Thank you, Mr. Chair. Thank you, Lynne, for that.
I think you have the best of intentions here, Madame Savoie, and I commend you for the effort you've put into this bill. But I think it is misguided. I'll make a few comments and I'd like you to respond.
We believe in federal leadership in certain provincial areas of jurisdiction—health care through the Canada Health Act and the Canada Health Transfer; post-secondary education and training, another area of provincial jurisdiction, through such federal programs as Canada research chairs and investments into universities and colleges and the like; federal investments and leadership on national infrastructure programs. And there may be other areas where the federal government will use its constitutional spending power to affect national priorities in provincial areas of jurisdiction.
However, we also, as a government, believe in the need for child care. We understand that Canadian working families need access to child care, but we also believe that provinces are best positioned to deliver this child care and early childhood learning. In some ways, early childhood learning is really an extension of the public education system, and no federal government of any stripe would dare to tell a province or suggest telling a province what they should do in their public education systems. Similarly, we believe that child care is best delivered by the provinces.
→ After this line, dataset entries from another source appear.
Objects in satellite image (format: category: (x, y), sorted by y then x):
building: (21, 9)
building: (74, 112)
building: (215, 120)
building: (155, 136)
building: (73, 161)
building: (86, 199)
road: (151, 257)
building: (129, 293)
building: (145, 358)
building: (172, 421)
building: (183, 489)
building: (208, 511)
What works in rural Saskatchewan, what works in rural Manitoba, may not work in downtown Toronto or downtown Vancouver, or in Quebec. Every province has a different approach. Quebec has a $7-a-day program; Ontario has the Early Years Centres; every province has a different approach.
We acknowledge the need for child care, and that's why the government has invested a lot of new money into the transfers to provinces. We're investing a record $39 billion over the next seven years or so to enhance the transfers to the provinces, so that they have the resources to deliver the programs they have responsibility for.
The provinces are running surpluses now. The aggregate surpluses of the provinces equal if not exceed that of the federal government, so they have the fiscal capacity to do these things.
If you look at what was done previously, under the previous Liberal government, and at what we're doing now, I think the contrast is stark. The previous plan was $1 billion a year. What are we doing? We are providing, through the universal child care benefit, $2.5 billion a year directly to parents, and on top of that, $39 billion over the next seven years to enhance transfers to the provinces, so that they can deliver the services they're responsible for. I think we've done a lot to assist provinces in the delivery of this responsibility that they have.
The final point, which I'll conclude on, is that the reason I believe this bill is misguided is that the provinces won't agree to it. In the previous Liberal arrangement, there was a two-step process. There was an agreement in principle, which all the provinces signed on to. Because it had no conditions, all ten signed on, but when it got to the second stage of actually getting to the shared cost arrangements, many provinces refused to sign. When we took power, we found out that, as a matter of fact, a number of provinces had refused to sign on to these shared cost arrangements.
Presently, concerning this existing bill, Nova Scotia, P.E.I., and the Northwest Territories have expressed opposition. The bill already admits failure, because in clause 4 it actually exempts Quebec from the provisions of the bill. I think that, combined with the cost—Quebec's system costs well over $1 billion a year, with a quarter of the population of the country, and that's at a 50% inclusion rate.... If you extrapolate that to the rest of the country, you are looking at something that could cost upwards of $5 billion and has all these cross-jurisdictional difficulties.
I think there are a lot of problems with this bill.